Needless to say, all three project concepts are up against some major challenges. The NIAC funding is just a drop in the bucket; each would cost more than $1 billion to develop, build, and become operational. (“I would like to say to anyone who has money that if you give me $5 billion, I can launch this tomorrow,” Bandyopadhyay says.)
There’s also the problem of labor. All three projects propose using rovers, which would need to hibernate to survive the -173 Celcius temperatures of the lunar night—which lasts 14 Earth days. And it’s unclear if it would be best to use rovers that are automated, or operated by astronauts on the moon, in orbit, or on Earth. Most of all, the precise strokes of orchestrating not just a successful landing but also a flawless rover-based construction project on a vast scale are … let’s say, yet to be determined.
On an optimal schedule, FarSide could begin operations before the end of the decade; FarView in the 2030s; and the LCRT by 2040. “I would personally be very surprised to see it launch before I retire,” Bandyopadhyay says.
In the meantime, other projects may help us understand the secrets of the Cosmic Dark Ages.

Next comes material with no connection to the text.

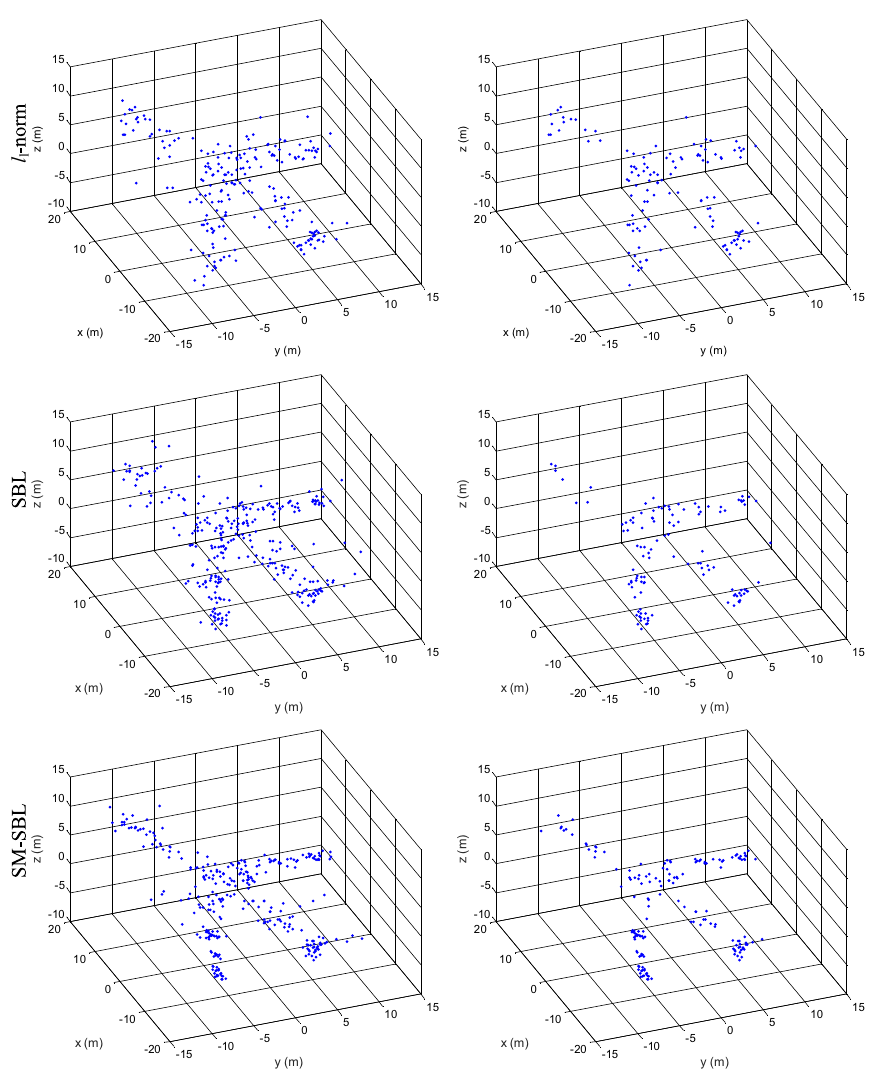
Figure 9. Reconstructed 3-dimensional (3-D) scatterer distributions for random missing sampling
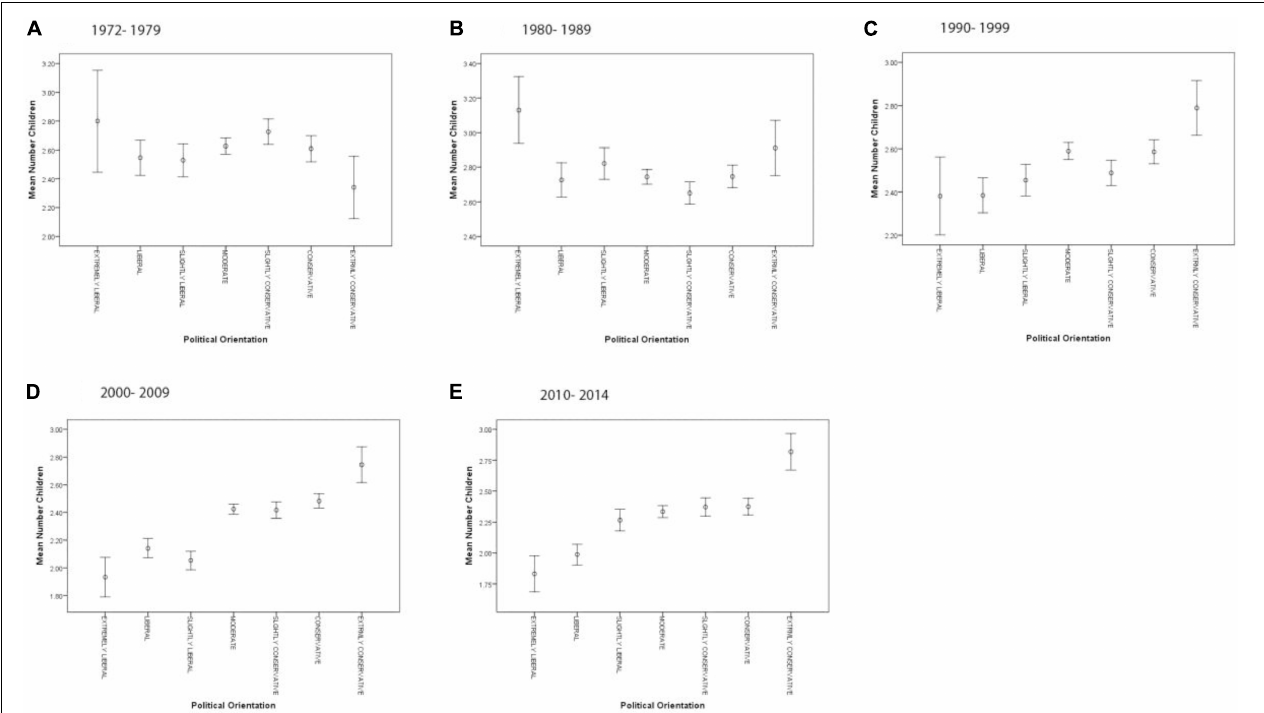
FIGURE 5 | (A–E) GSS: political orientation and mean number of children aggregated on survey decades.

The new James Webb telescope, which is expected to launch this fall to study the Cosmic Dawn, may provide data that could help scientists extrapolate backwards into the Dark Ages. And researchers are working to better study the more limited neutral hydrogen frequencies that they can observe from Earth.
But until they either reach the far side or run out of time, Bandyopadhyay, Burns, and others will keep shooting for the moon. “I’m a child of optimism and science fiction,” he says. “I want—not for myself, but for my grandkids or great-grandkids—to enable space travel, matter and antimatter engines, and things like that. And we’ll be nowhere then if we don’t seek answers to fundamental questions like ‘What is the universe made of?’ right now.”